- **Your goal**: Every record must be transcribed in its entirety, apart from the images, which are to be omitted.

- **Data extract**:
========

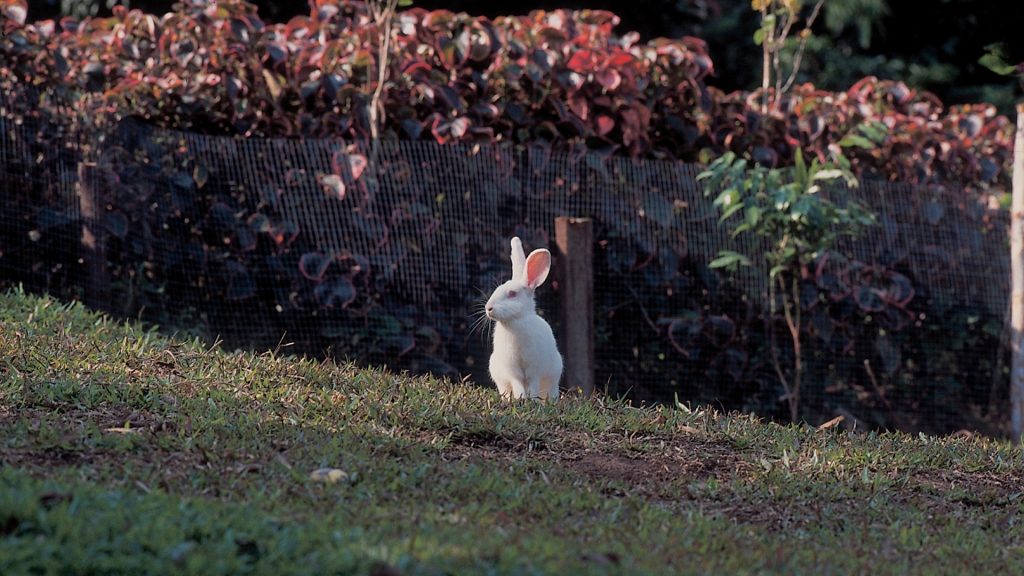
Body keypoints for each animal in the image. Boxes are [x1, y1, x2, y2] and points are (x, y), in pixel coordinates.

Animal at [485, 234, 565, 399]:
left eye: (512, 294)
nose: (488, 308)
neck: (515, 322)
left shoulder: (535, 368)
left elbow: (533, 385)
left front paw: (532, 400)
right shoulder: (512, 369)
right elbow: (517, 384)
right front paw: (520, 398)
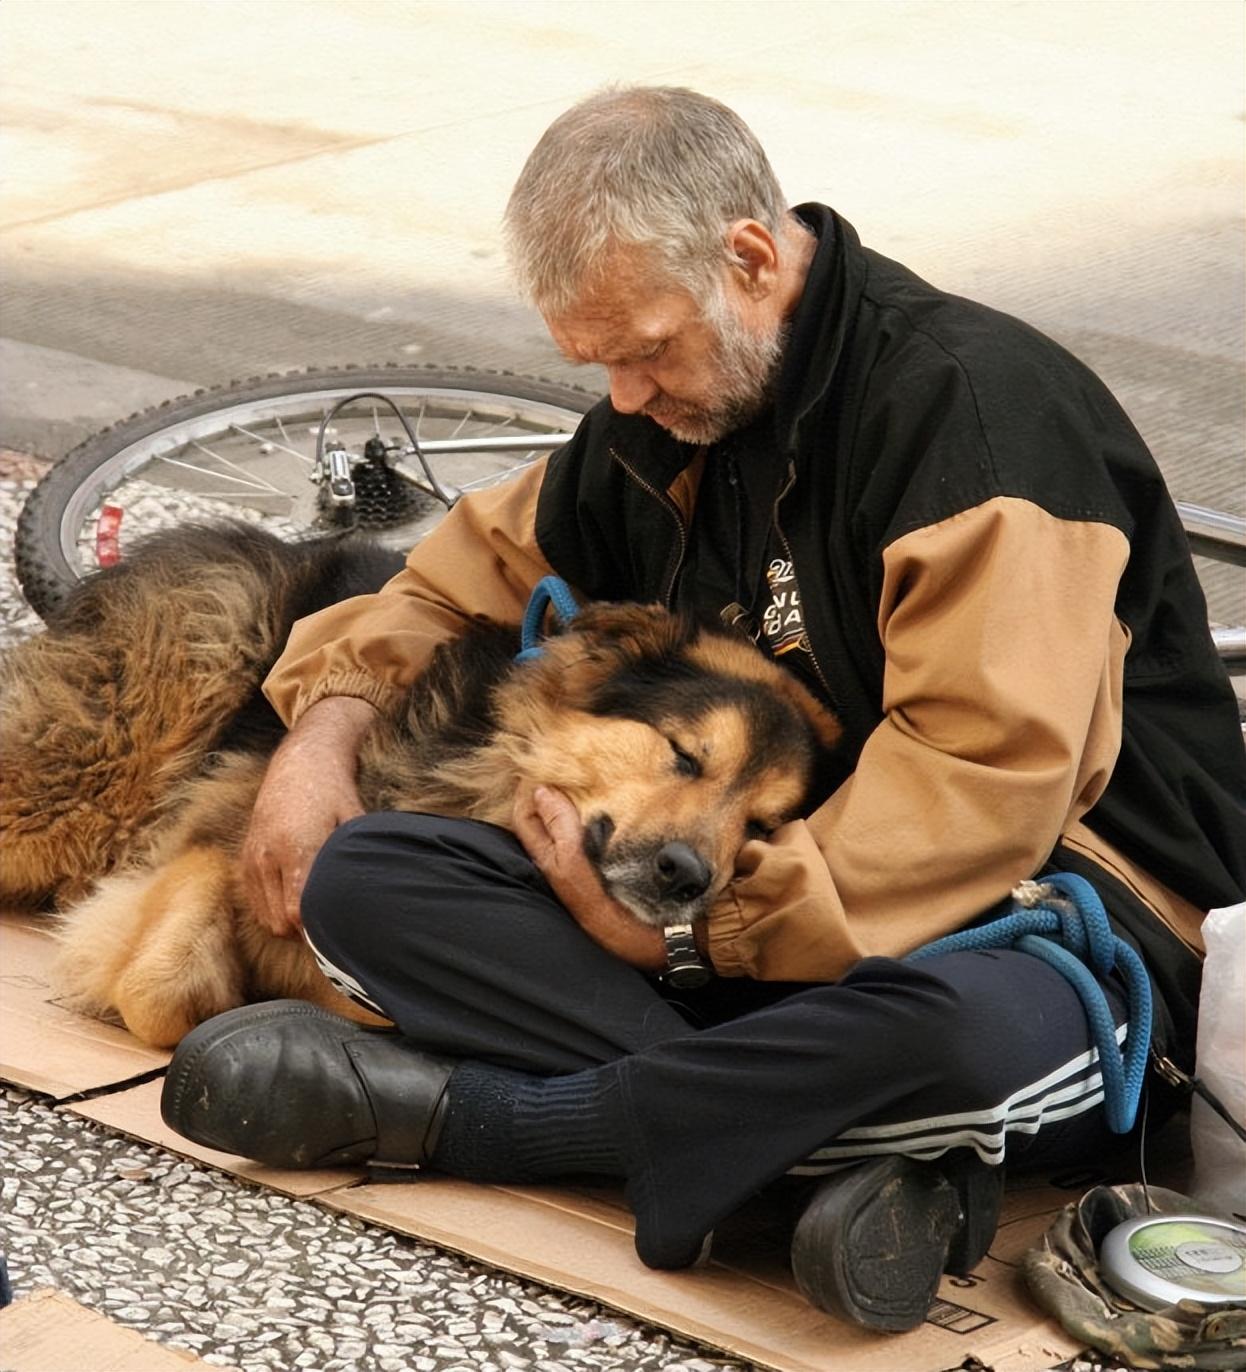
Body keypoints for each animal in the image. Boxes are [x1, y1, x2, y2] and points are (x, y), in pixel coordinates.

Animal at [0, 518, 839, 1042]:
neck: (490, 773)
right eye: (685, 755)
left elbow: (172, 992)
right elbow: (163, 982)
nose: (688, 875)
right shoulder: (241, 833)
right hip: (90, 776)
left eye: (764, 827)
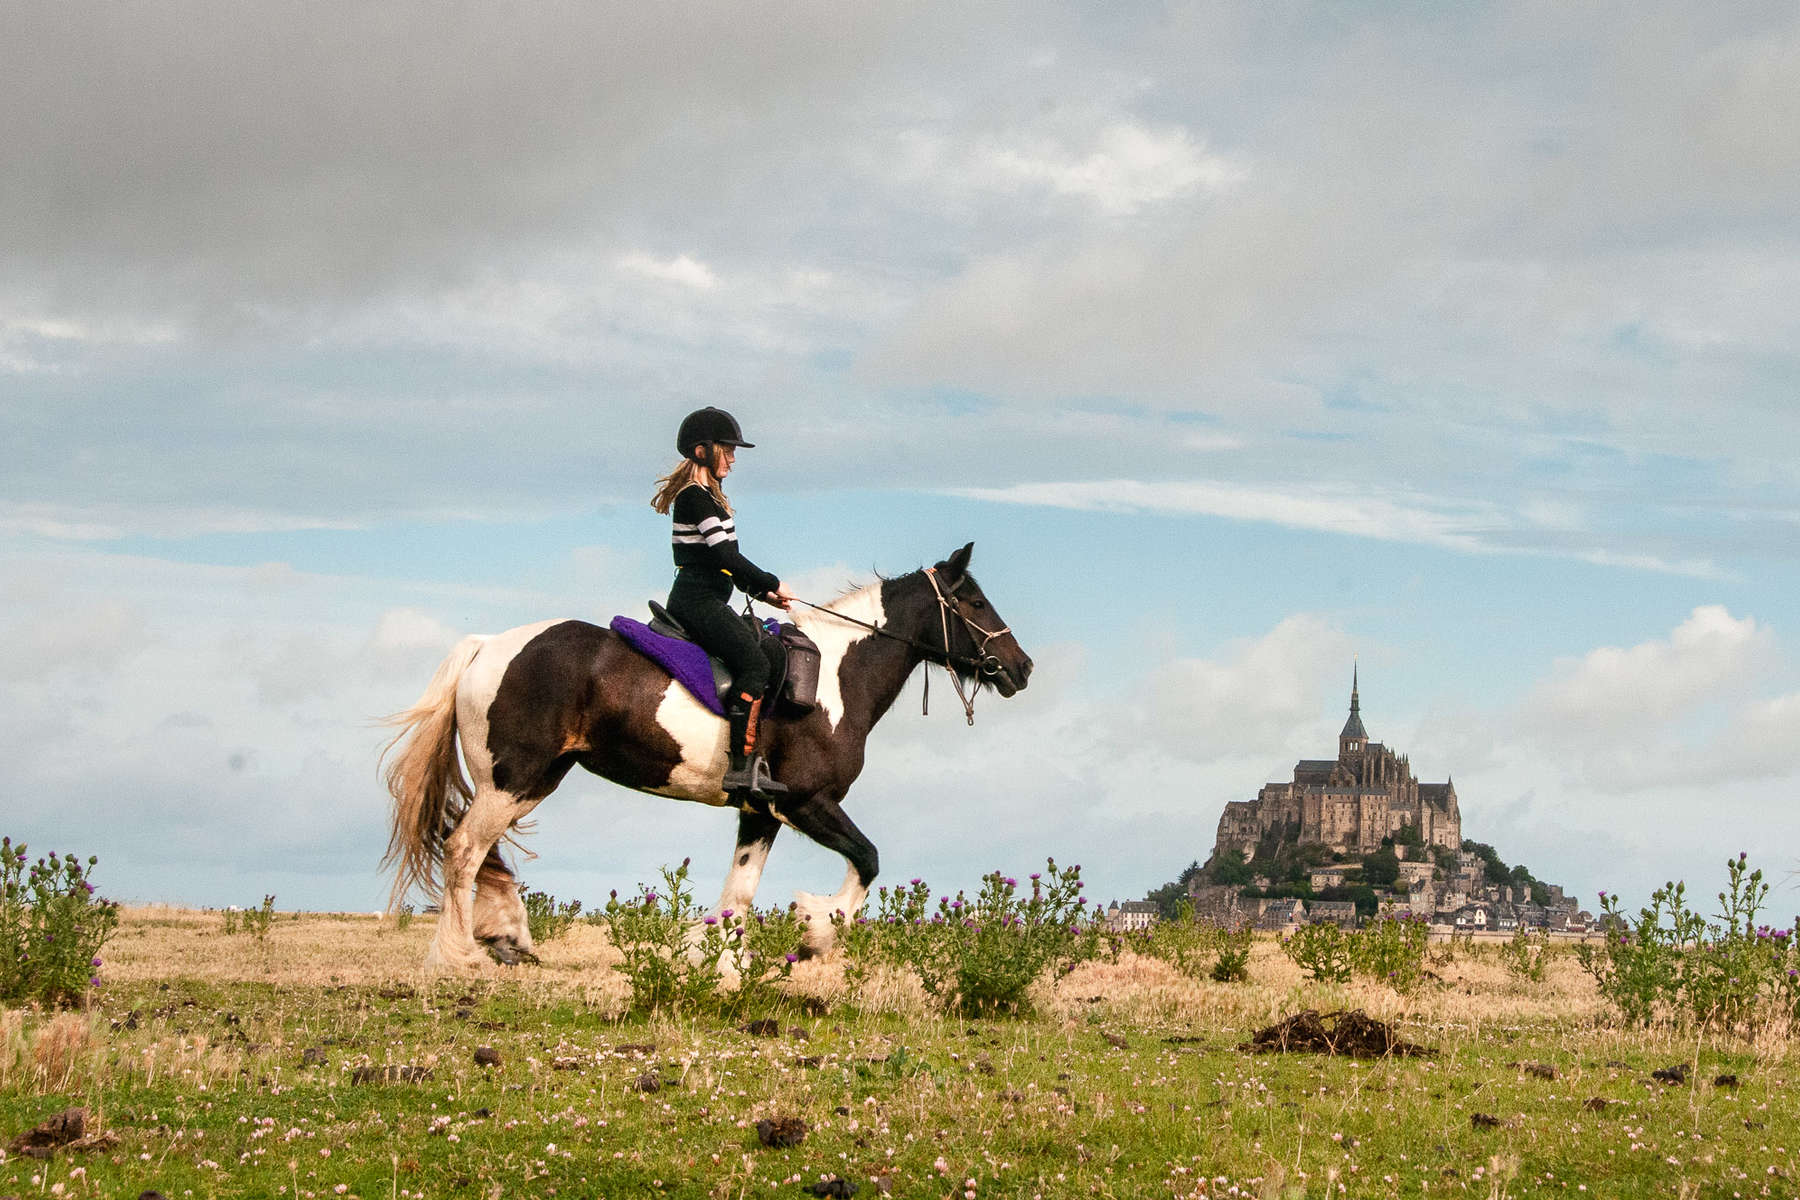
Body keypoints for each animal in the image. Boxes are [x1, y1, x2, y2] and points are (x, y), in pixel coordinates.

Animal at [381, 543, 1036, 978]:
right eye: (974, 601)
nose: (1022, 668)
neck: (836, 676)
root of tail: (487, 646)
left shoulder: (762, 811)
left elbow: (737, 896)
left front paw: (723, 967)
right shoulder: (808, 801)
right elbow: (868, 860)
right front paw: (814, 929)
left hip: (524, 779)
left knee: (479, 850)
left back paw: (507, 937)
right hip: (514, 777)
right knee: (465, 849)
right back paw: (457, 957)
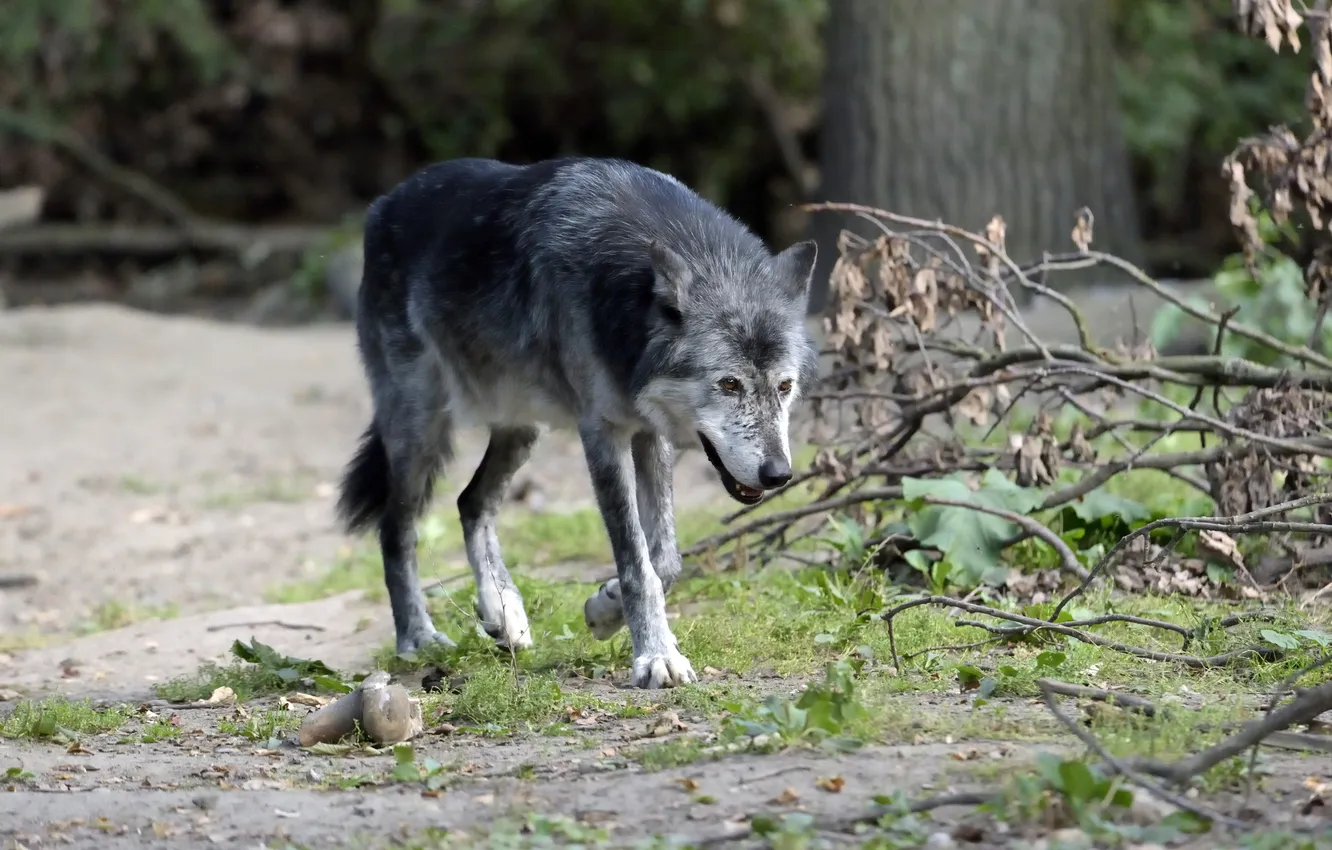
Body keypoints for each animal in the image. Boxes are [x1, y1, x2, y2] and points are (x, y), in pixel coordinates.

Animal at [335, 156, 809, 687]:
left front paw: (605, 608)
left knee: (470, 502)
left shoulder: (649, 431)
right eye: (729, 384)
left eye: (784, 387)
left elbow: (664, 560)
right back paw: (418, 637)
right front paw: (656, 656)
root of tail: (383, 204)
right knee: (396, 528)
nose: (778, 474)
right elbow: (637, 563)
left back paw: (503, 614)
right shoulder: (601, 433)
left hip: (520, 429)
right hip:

========

- **Written solution**:
Body keypoints for each animal in the image. Boxes are [x1, y1, x2, y2] and points are (x, y), in pixel coordinates.

Animal at [485, 234, 565, 399]:
left eye: (512, 294)
nose: (488, 308)
neck: (515, 322)
left shoulder: (535, 368)
left elbow: (533, 385)
left front paw: (532, 400)
right shoulder: (512, 369)
right elbow: (517, 384)
right front paw: (520, 398)
Body keypoints for each animal in the image. Boxes are [x1, y1, x2, y2] and points are (x, y), in pixel coordinates.

Animal at [0, 518, 839, 1042]:
neck: (490, 773)
right eye: (685, 755)
left elbow: (172, 992)
right elbow: (163, 982)
nose: (688, 875)
right shoulder: (241, 833)
right hip: (90, 776)
left eye: (764, 827)
Body keypoints for each animal in the image. Boxes are [x1, y1, x2, y2] and points are (x, y), in pixel coordinates.

Animal at [381, 543, 1036, 978]:
right eye: (974, 601)
nose: (1022, 668)
neck: (836, 676)
root of tail: (487, 646)
left shoulder: (762, 811)
left elbow: (737, 896)
left front paw: (723, 967)
right shoulder: (808, 801)
right elbow: (868, 860)
right front paw: (814, 929)
left hip: (524, 779)
left knee: (479, 850)
left back paw: (507, 937)
right hip: (514, 777)
right knee: (465, 849)
right back paw: (457, 957)
Body keypoints for each animal in the image. Boxes are [x1, y1, x2, y2] and points are (x, y), in pixel coordinates.

Animal at [335, 156, 809, 687]:
left front paw: (605, 608)
left knee: (470, 502)
left shoulder: (649, 431)
right eye: (729, 384)
left eye: (784, 387)
left elbow: (664, 560)
right back paw: (418, 637)
right front paw: (656, 656)
root of tail: (383, 204)
right knee: (396, 528)
nose: (778, 474)
right elbow: (637, 563)
left back paw: (503, 614)
right shoulder: (601, 433)
left hip: (520, 429)
right hip:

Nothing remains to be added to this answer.